At times, you may want to exclude rows where two joining datasets having matching values, only keeping the rows that did not match for a particular dataset. In this case, we’ll be interested in keeping the rows from the dataset on the left where they did not match with the dataset on the right. This is called an anti-join, and the way to carry this out in Chartio is in the Data Pipeline.
In the following example, using the Chartio Demo Source, we have created a custom column including eight cities we would like to exclude from our results. Our anti-join example we’ll be carried out in 5 steps.
- Add the column with the results you would like to exclude in your first dataset. You will need to add the same column twice as we’ll be using the second column as a way to filter after joining these two datasets.
- Add a second dataset with the column you would like filtered, where we’ll only include those rows that do not match with the city values from the dataset in step 1. We’ll also need to add this column twice in the second dataset.
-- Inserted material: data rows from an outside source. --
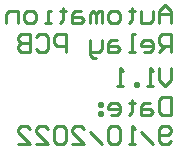
<source format=gbo>
G04*
G04 #@! TF.GenerationSoftware,Altium Limited,Altium Designer,22.7.1 (60)*
G04*
G04 Layer_Color=32896*
%FSLAX44Y44*%
%MOMM*%
G71*
G04*
G04 #@! TF.SameCoordinates,AB4C0C0C-5A6A-49D6-917B-20FAC0EBF4F7*
G04*
G04*
G04 #@! TF.FilePolarity,Positive*
G04*
G01*
G75*
%ADD13C,0.2540*%
D13*
X2842260Y4321531D02*
Y4331687D01*
X2837182Y4336766D01*
X2832103Y4331687D01*
Y4321531D01*
Y4329148D01*
X2842260D01*
X2827025Y4331687D02*
Y4324070D01*
X2824486Y4321531D01*
X2816868D01*
Y4331687D01*
X2809251Y4334227D02*
Y4331687D01*
X2811790D01*
X2806711D01*
X2809251D01*
Y4324070D01*
X2806711Y4321531D01*
X2796555D02*
X2791476D01*
X2788937Y4324070D01*
Y4329148D01*
X2791476Y4331687D01*
X2796555D01*
X2799094Y4329148D01*
Y4324070D01*
X2796555Y4321531D01*
X2783859D02*
Y4331687D01*
X2781320D01*
X2778781Y4329148D01*
Y4321531D01*
Y4329148D01*
X2776241Y4331687D01*
X2773702Y4329148D01*
Y4321531D01*
X2766085Y4331687D02*
X2761006D01*
X2758467Y4329148D01*
Y4321531D01*
X2766085D01*
X2768624Y4324070D01*
X2766085Y4326609D01*
X2758467D01*
X2750850Y4334227D02*
Y4331687D01*
X2753389D01*
X2748311D01*
X2750850D01*
Y4324070D01*
X2748311Y4321531D01*
X2740693D02*
X2735615D01*
X2738154D01*
Y4331687D01*
X2740693D01*
X2725458Y4321531D02*
X2720379D01*
X2717840Y4324070D01*
Y4329148D01*
X2720379Y4331687D01*
X2725458D01*
X2727997Y4329148D01*
Y4324070D01*
X2725458Y4321531D01*
X2712762D02*
Y4331687D01*
X2705144D01*
X2702605Y4329148D01*
Y4321531D01*
X2842260Y4297153D02*
Y4312388D01*
X2834643D01*
X2832103Y4309849D01*
Y4304770D01*
X2834643Y4302231D01*
X2842260D01*
X2837182D02*
X2832103Y4297153D01*
X2819407D02*
X2824486D01*
X2827025Y4299692D01*
Y4304770D01*
X2824486Y4307309D01*
X2819407D01*
X2816868Y4304770D01*
Y4302231D01*
X2827025D01*
X2811790Y4297153D02*
X2806711D01*
X2809251D01*
Y4312388D01*
X2811790D01*
X2796555Y4307309D02*
X2791476D01*
X2788937Y4304770D01*
Y4297153D01*
X2796555D01*
X2799094Y4299692D01*
X2796555Y4302231D01*
X2788937D01*
X2783859Y4307309D02*
Y4299692D01*
X2781320Y4297153D01*
X2773702D01*
Y4294613D01*
X2776241Y4292074D01*
X2778781D01*
X2773702Y4297153D02*
Y4307309D01*
X2753389Y4297153D02*
Y4312388D01*
X2745771D01*
X2743232Y4309849D01*
Y4304770D01*
X2745771Y4302231D01*
X2753389D01*
X2727997Y4309849D02*
X2730536Y4312388D01*
X2735615D01*
X2738154Y4309849D01*
Y4299692D01*
X2735615Y4297153D01*
X2730536D01*
X2727997Y4299692D01*
X2722919Y4312388D02*
Y4297153D01*
X2715301D01*
X2712762Y4299692D01*
Y4302231D01*
X2715301Y4304770D01*
X2722919D01*
X2715301D01*
X2712762Y4307309D01*
Y4309849D01*
X2715301Y4312388D01*
X2722919D01*
X2842260Y4282931D02*
Y4272774D01*
X2837182Y4267696D01*
X2832103Y4272774D01*
Y4282931D01*
X2827025Y4267696D02*
X2821947D01*
X2824486D01*
Y4282931D01*
X2827025Y4280392D01*
X2814329Y4267696D02*
Y4270235D01*
X2811790D01*
Y4267696D01*
X2814329D01*
X2801633D02*
X2796555D01*
X2799094D01*
Y4282931D01*
X2801633Y4280392D01*
X2842260Y4258553D02*
Y4243318D01*
X2834643D01*
X2832103Y4245857D01*
Y4256014D01*
X2834643Y4258553D01*
X2842260D01*
X2824486Y4253475D02*
X2819407D01*
X2816868Y4250936D01*
Y4243318D01*
X2824486D01*
X2827025Y4245857D01*
X2824486Y4248396D01*
X2816868D01*
X2809251Y4256014D02*
Y4253475D01*
X2811790D01*
X2806711D01*
X2809251D01*
Y4245857D01*
X2806711Y4243318D01*
X2791476D02*
X2796555D01*
X2799094Y4245857D01*
Y4250936D01*
X2796555Y4253475D01*
X2791476D01*
X2788937Y4250936D01*
Y4248396D01*
X2799094D01*
X2783859Y4253475D02*
X2781320D01*
Y4250936D01*
X2783859D01*
Y4253475D01*
Y4245857D02*
X2781320D01*
Y4243318D01*
X2783859D01*
Y4245857D01*
X2842260Y4221479D02*
X2839721Y4218940D01*
X2834643D01*
X2832103Y4221479D01*
Y4231636D01*
X2834643Y4234175D01*
X2839721D01*
X2842260Y4231636D01*
Y4229097D01*
X2839721Y4226558D01*
X2832103D01*
X2827025Y4218940D02*
X2816868Y4229097D01*
X2811790Y4218940D02*
X2806711D01*
X2809251D01*
Y4234175D01*
X2811790Y4231636D01*
X2799094D02*
X2796555Y4234175D01*
X2791476D01*
X2788937Y4231636D01*
Y4221479D01*
X2791476Y4218940D01*
X2796555D01*
X2799094Y4221479D01*
Y4231636D01*
X2783859Y4218940D02*
X2773702Y4229097D01*
X2758467Y4218940D02*
X2768624D01*
X2758467Y4229097D01*
Y4231636D01*
X2761006Y4234175D01*
X2766085D01*
X2768624Y4231636D01*
X2753389D02*
X2750850Y4234175D01*
X2745771D01*
X2743232Y4231636D01*
Y4221479D01*
X2745771Y4218940D01*
X2750850D01*
X2753389Y4221479D01*
Y4231636D01*
X2727997Y4218940D02*
X2738154D01*
X2727997Y4229097D01*
Y4231636D01*
X2730536Y4234175D01*
X2735615D01*
X2738154Y4231636D01*
X2712762Y4218940D02*
X2722919D01*
X2712762Y4229097D01*
Y4231636D01*
X2715301Y4234175D01*
X2720379D01*
X2722919Y4231636D01*
M02*

</source>
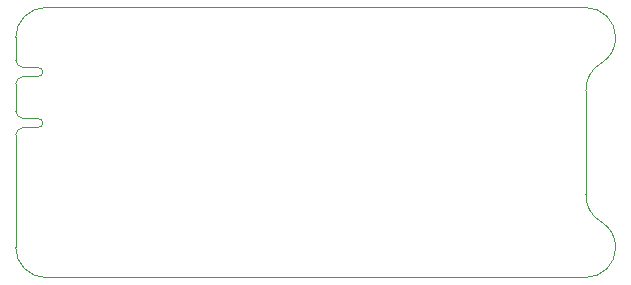
<source format=gbr>
%TF.GenerationSoftware,KiCad,Pcbnew,7.0.8*%
%TF.CreationDate,2024-01-05T08:02:47-05:00*%
%TF.ProjectId,weather-featherwing,77656174-6865-4722-9d66-656174686572,02*%
%TF.SameCoordinates,Original*%
%TF.FileFunction,Profile,NP*%
%FSLAX46Y46*%
G04 Gerber Fmt 4.6, Leading zero omitted, Abs format (unit mm)*
G04 Created by KiCad (PCBNEW 7.0.8) date 2024-01-05 08:02:47*
%MOMM*%
%LPD*%
G01*
G04 APERTURE LIST*
%TA.AperFunction,Profile*%
%ADD10C,0.120000*%
%TD*%
G04 APERTURE END LIST*
D10*
X114935000Y-101600000D02*
X116205000Y-101600000D01*
X116205000Y-105918000D02*
X114935000Y-105918000D01*
X162575435Y-112344287D02*
G75*
G03*
X163836656Y-114644151I2537865J-104013D01*
G01*
X114300000Y-107315000D02*
X114300000Y-116840000D01*
X114300000Y-105283000D02*
G75*
G03*
X114935000Y-105918000I635000J0D01*
G01*
X116205000Y-102362000D02*
X114935000Y-102362000D01*
X116840000Y-119380000D02*
X162560000Y-119380000D01*
X165100000Y-99060000D02*
G75*
G03*
X162560000Y-96520000I-2540000J0D01*
G01*
X165099999Y-116840000D02*
G75*
G03*
X163836656Y-114644153I-2539999J0D01*
G01*
X114300000Y-100965000D02*
G75*
G03*
X114935000Y-101600000I635000J0D01*
G01*
X121436000Y-96520000D02*
X162560000Y-96520000D01*
X162560000Y-119380000D02*
G75*
G03*
X165100000Y-116840000I0J2540000D01*
G01*
X114935000Y-106680000D02*
G75*
G03*
X114300000Y-107315000I0J-635000D01*
G01*
X116205000Y-102362000D02*
G75*
G03*
X116205000Y-101600000I0J381000D01*
G01*
X114935000Y-106680000D02*
X116205000Y-106680000D01*
X114300000Y-116840000D02*
G75*
G03*
X116840000Y-119380000I2540000J0D01*
G01*
X114300000Y-102997000D02*
X114300000Y-105283000D01*
X114300000Y-99060000D02*
X114300000Y-100965000D01*
X114935000Y-102362000D02*
G75*
G03*
X114300000Y-102997000I0J-635000D01*
G01*
X162575444Y-103555713D02*
X162575444Y-112344287D01*
X116205000Y-106680000D02*
G75*
G03*
X116205000Y-105918000I0J381000D01*
G01*
X163836661Y-101255858D02*
G75*
G03*
X162575445Y-103555713I1276639J-2195842D01*
G01*
X116840000Y-96520000D02*
G75*
G03*
X114300000Y-99060000I0J-2540000D01*
G01*
X163836656Y-101255848D02*
G75*
G03*
X165100000Y-99060000I-1276656J2195848D01*
G01*
X116840000Y-96520000D02*
X121436000Y-96520000D01*
M02*

</source>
- Next, we’ll select an Outer Join, joining on the first column. This is where pulling in the same column twice will help us see where we have a match with the other dataset. In our output, it is the second column that includes the results you’re looking to exclude.
- Add a Filter Pipeline step to exclude any rows with results in the second column. Here, we will exclude any rows where the result “is not null” in our column ‘City_2’. 5. You can now hide the columns ‘City_2’ and ‘City_2:1’ in the data pipeline to only keep your ‘City_1’ column.
We now have successfully removed the cities in the custom column and have 1,205 rows instead of 1,213 rows!